Adaptive k-space learning and high-dimensional subsets embedding for parallel MRI reconstruction

Magnetic resonance imaging (MRI) inherently requires considerable time for data acquisition, but obtaining multi-contrast MRI data further prolongs this process, thereby increasing susceptibility to motion artifacts. It is worth noting that the multi-contrast MR images have both structural similarities and unique contrast information. Therefore, to take advantage of their similarities while preserving their distinctive characteristics, we proposed a new method called high-dimensional subsets embedding (HDSE). This novel approach is based on the frame of low-rank modeling of local k-space neighborhoods with parallel imaging (P-LORAKS). Specifically, our approach utilizes the structural similarity of multi-contrast MR images to process different k-space data through two independent channels. In one channel, we individually separate the complementary T1-T2 k-space data and directly construct a new subset of local k-space, allowing the model to better capture structural correlations between multiple contrasts.

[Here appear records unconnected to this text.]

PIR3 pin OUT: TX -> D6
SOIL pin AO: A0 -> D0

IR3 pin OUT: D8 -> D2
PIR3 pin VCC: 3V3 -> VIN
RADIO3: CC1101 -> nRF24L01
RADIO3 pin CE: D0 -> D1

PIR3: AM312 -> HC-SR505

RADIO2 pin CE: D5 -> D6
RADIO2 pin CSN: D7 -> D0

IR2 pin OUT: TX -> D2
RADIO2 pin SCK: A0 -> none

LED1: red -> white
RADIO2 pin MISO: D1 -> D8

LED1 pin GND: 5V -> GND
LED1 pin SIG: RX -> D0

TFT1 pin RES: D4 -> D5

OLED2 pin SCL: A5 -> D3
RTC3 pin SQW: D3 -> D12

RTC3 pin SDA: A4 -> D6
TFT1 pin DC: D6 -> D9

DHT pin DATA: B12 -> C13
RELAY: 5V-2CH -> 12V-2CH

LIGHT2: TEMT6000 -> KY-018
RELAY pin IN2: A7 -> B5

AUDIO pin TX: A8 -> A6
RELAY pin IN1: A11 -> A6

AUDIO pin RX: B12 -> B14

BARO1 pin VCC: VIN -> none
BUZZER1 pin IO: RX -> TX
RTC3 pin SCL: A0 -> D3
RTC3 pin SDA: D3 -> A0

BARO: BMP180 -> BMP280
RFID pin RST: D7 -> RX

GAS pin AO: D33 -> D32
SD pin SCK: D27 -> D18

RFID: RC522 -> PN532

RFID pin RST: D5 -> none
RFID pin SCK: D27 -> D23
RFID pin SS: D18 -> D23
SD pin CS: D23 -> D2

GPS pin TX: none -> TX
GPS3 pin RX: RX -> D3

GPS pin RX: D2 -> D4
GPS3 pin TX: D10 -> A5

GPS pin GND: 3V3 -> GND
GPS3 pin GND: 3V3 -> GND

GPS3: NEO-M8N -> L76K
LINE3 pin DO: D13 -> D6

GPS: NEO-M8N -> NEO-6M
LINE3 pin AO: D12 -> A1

In another channel, we provide global under-sampled T2-weighted k-space data further constrain image acquisition in high-dimensional space to maintain image consistency and reduce noise amplification. These two different channels information is fused together to form high-dimensional feature objects. Besides, we embed the constructed objects into P-LORAKS in various ways to enhance the reconstruction performance. Experimental results demonstrated that the aided reconstruction of local subsets fusion and the high-dimensional reconstruction of adaptive global constraints can improve the accuracy of image reconstruction and enhance the robustness of the model.